Usually the thin cytoplasmic stalk (peduncle) attaching the cell to its lorica (Cymatocylis convallaria intro) can be easily broken either by manipulation during sampling (when using nets and pumps), or by the effects of the fixative. Moreover, the fixative can also cause subsequent distortion (shrinkage or swelling) of the cell (Gilron and Lynn, 1989). As a consequence, most of the loricae are found empty in fixed samples, only very few retaining the (distorted) cell inside. This may be a serious problem not only for taxonomic studies, but also for ecologic-biogeographic ones, since one cannot ensure whether empty loricae represent individuals still alive at the time of sampling, or were transported empty from elsewhere by currents. Also, empty loricae prevent direct estimation of the cell's contribution to total tintinnid biomass (Alder, 1990; see Verity and Langdon, 1984, for alternative methods). Thus, whenever possible potential biases resulting form the above-described artifacts should be assessed on the basis of fresh, unpreserved samples (including observations, counts and measurements in vivo).

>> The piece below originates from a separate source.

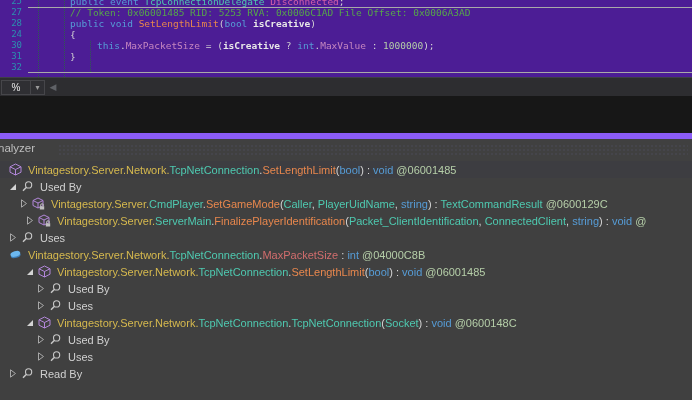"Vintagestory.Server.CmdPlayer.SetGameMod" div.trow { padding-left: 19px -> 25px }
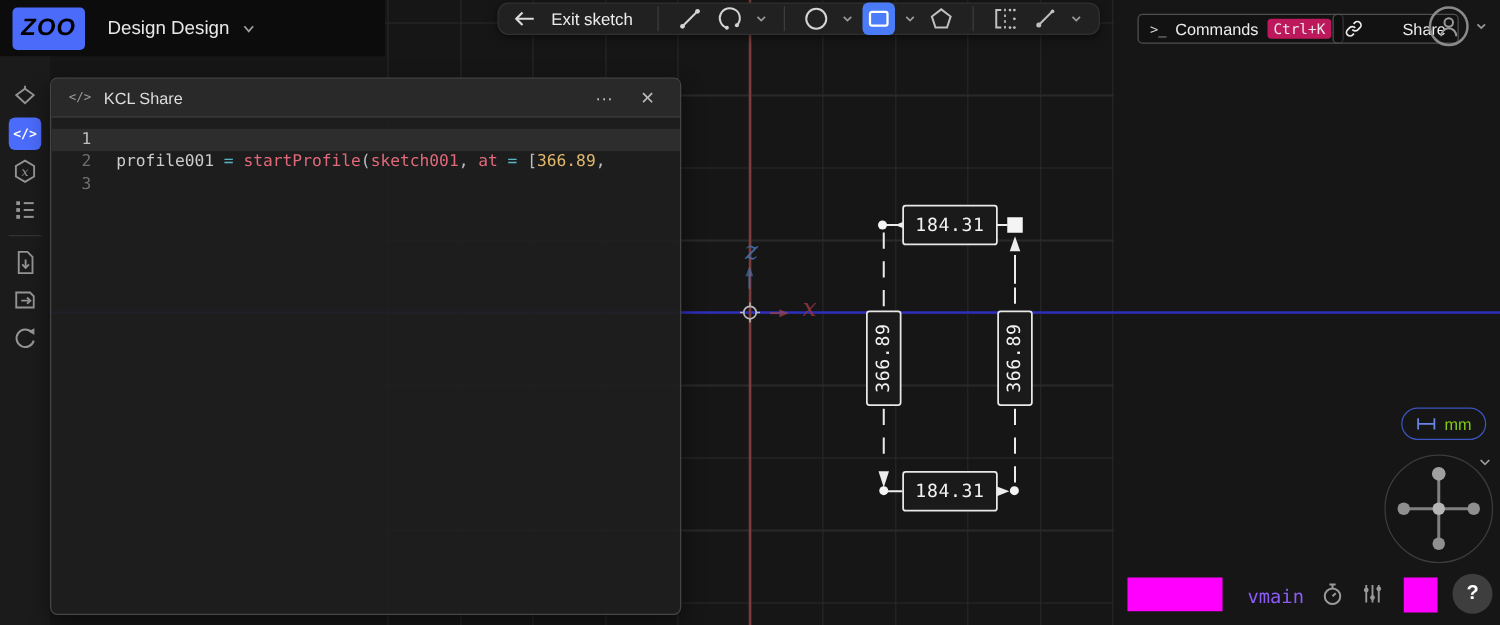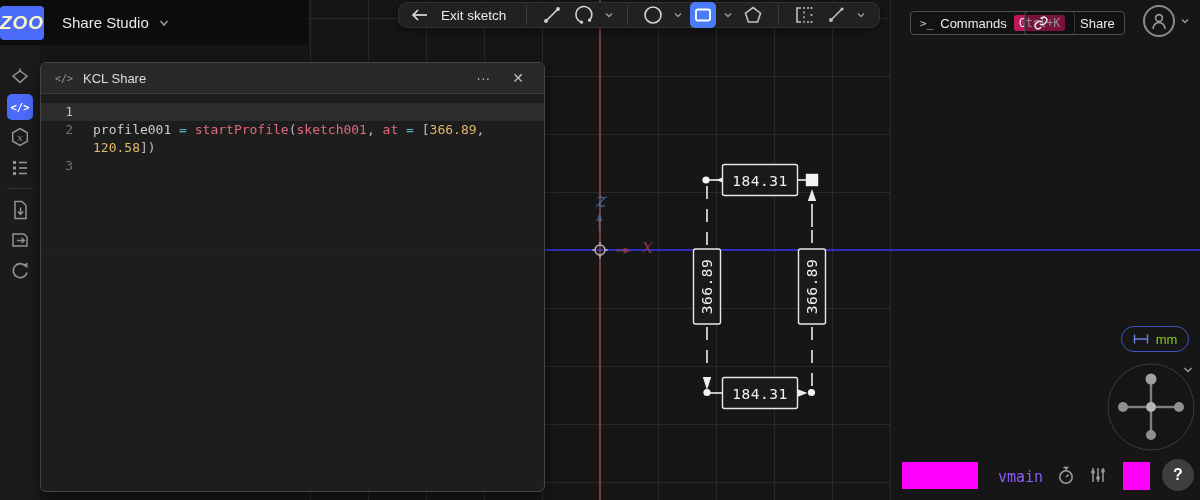"ZOO" #logo { color: #fef9c3 -> #000000; margin-left: none -> 10px; width: 44px -> 58px }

Regardless of the collecting method, samples are concentrated before storage. Thus, when estimates of absolute abundance are sought, samples often need to be diluted again prior to counting under the inverted microscope. It is strongly recommended that absolute abundance assessments be based on counts (Utermöhl, 1858, technique) of several dilute counting chambers rather than a single one with more concentrated materials, where other particles, especially phytoplanktonic cells, may strongly interfere. Furthermore, counts of several subsamples yield more precise results (Frontier, 1981), and also permit estimation of counting errors.